What you should do
Reproduce the entries from the line with "Eyes on the energy" up to and including the line with "Out: 142.28", substituting "electronic caliper" for "digital caliper" and leaving everything else unchanged. Omit the pictures from your answer.

Listed records
• • • •

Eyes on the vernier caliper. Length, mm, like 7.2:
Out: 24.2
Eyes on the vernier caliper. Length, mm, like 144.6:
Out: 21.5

• • • •

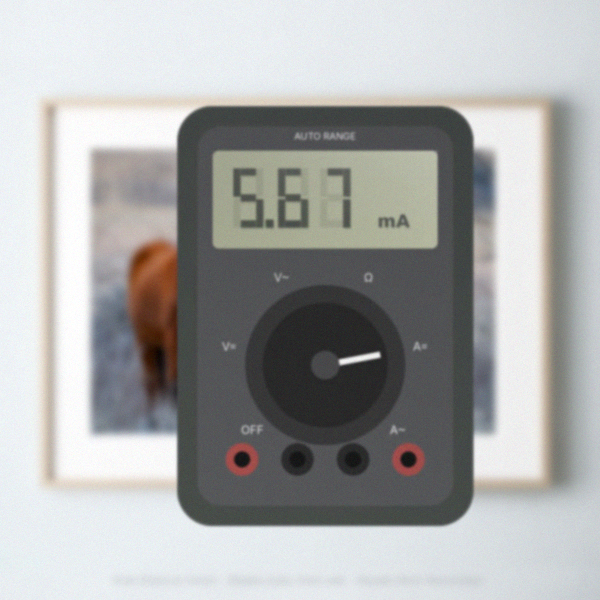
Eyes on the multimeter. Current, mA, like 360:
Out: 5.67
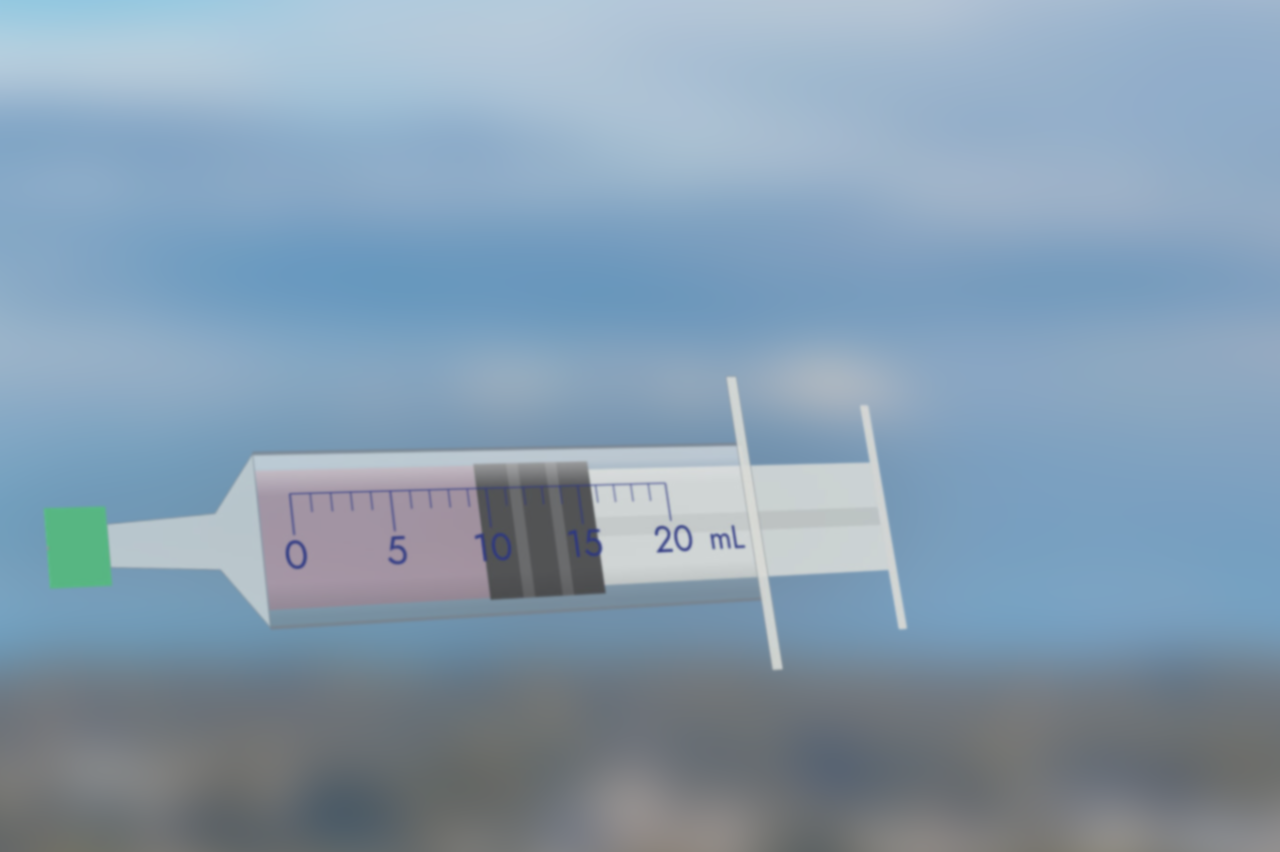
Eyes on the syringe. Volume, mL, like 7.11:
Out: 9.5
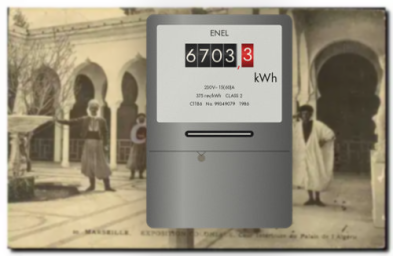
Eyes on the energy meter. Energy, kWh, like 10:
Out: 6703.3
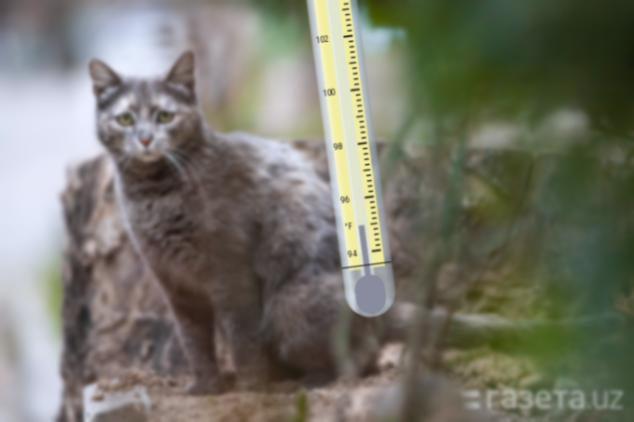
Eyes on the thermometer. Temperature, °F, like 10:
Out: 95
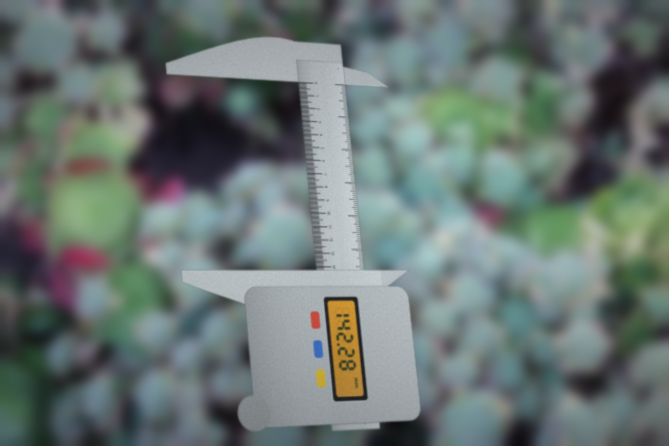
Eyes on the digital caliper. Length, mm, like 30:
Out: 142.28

• • • •

Worked solution
Eyes on the energy meter. Energy, kWh, like 10:
Out: 6703.3
Eyes on the thermometer. Temperature, °F, like 10:
Out: 95
Eyes on the electronic caliper. Length, mm, like 30:
Out: 142.28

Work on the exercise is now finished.